D.D. Wood started her writing career as a solo artist singer-songwriter for Walt Disney’s Hollywood Records. She received rave reviews for her solo albums Tuesdays are Forever, and Songs for the Red King, and had her music featured in Hollywood Pictures films. She has played with many well-respected artists, including Chris Isaak, Willie Nelson, Emmylou Harris, Leon Russell, Rosanne Cash and The Texas Tornadoes.
D.D. currently teaches 11th grade Honors English in the Compass Music and Arts program in Long Beach California, and is actively involved in mentoring students gifted in the arts. She has a Master’s degree in Education, has achieved National Board Certification in Young Adult English and is a professor for Concordia University’s MAED program.
D.D. began writing her first YA novel, The Year I Lost You, through a fellowship to the Vermont Writer’s Studio and has now completed her second YA novel, The Secret Life of a Punk Rock Princess, and is currently working on a short essay collection and her third album, The Sunday Sessions.

5 thoughts on “About

  1. Just read your entry about exposing your beaver. I found it looking up the good old days of El Paso Cantina in the late 80’s. Your right up was so funny and I’m sorry you had to take the quick way down those stairs. I do remember them. Good memories at that club. Take care and I will look into your novels.

    • Ed, I’m so glad you enjoyed it. My novels are not published at this time. My short essays about life began getting published on a regular basis and next thing I knew… I was consumed with writing non-fiction. I hope you will enjoy more of my essays in the future.
      Many of them take place in the 80s. 🙂 D.

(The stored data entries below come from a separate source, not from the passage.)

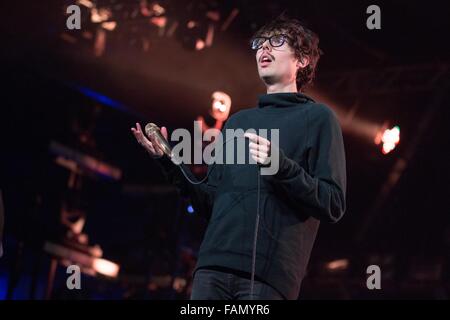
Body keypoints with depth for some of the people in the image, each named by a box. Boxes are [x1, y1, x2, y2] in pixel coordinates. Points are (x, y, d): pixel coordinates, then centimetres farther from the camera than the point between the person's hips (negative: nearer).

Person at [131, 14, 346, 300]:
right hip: (213, 266, 5)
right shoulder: (237, 122, 25)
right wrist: (168, 162, 10)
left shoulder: (317, 117, 7)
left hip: (268, 273, -5)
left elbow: (333, 206, -3)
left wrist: (281, 166, -16)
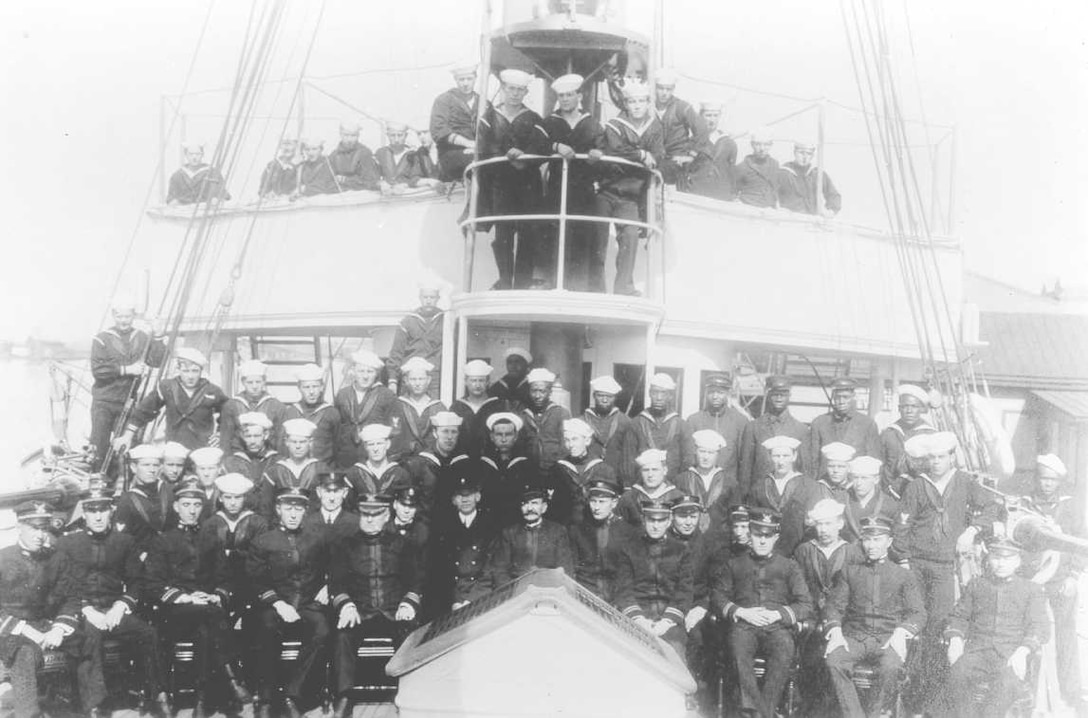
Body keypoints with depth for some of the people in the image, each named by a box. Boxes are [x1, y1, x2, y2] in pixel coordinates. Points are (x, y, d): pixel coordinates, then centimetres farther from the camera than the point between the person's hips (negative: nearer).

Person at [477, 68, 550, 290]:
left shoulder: (533, 120, 11)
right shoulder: (489, 117, 11)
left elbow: (543, 149, -4)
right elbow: (484, 150, 0)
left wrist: (523, 157, -21)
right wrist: (509, 158, -10)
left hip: (528, 186, 0)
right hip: (500, 184, 0)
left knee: (528, 235, -5)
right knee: (502, 234, -5)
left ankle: (522, 284, 0)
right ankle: (505, 282, 0)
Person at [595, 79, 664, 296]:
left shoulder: (655, 127, 6)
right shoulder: (614, 127, -7)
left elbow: (658, 156, -6)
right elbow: (614, 156, -21)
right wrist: (641, 156, -20)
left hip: (631, 196, 3)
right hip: (607, 191, -2)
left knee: (630, 235, -11)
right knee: (598, 236, -2)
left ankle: (623, 286, -4)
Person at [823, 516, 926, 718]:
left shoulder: (904, 576, 15)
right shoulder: (849, 571, 18)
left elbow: (917, 613, 8)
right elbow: (834, 605, 11)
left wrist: (901, 632, -13)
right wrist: (835, 631, -9)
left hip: (888, 638, -1)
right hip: (854, 636, 1)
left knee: (891, 667, -35)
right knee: (833, 661, -31)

  2. Hi DD, I was wondering if you read your brother’s “An American Demon,” and if so, what are your thoughts? Were you his inspiration to write? What was it like growing up with him? Thanks, Marc

    • Hello Marc, thank you for writing.
      Jack and I were fortunate in that we grew up in a family that valued music, songwriting, and stories. An American Demon is a work of creative non-fiction so it has been interesting to see what people make of it. Growing up during the 70s was wild for everyone. Imagine the movie the Ice Storm and Suburbia combined: twisted yet humorous that was our world.
      I hope this email finds you well.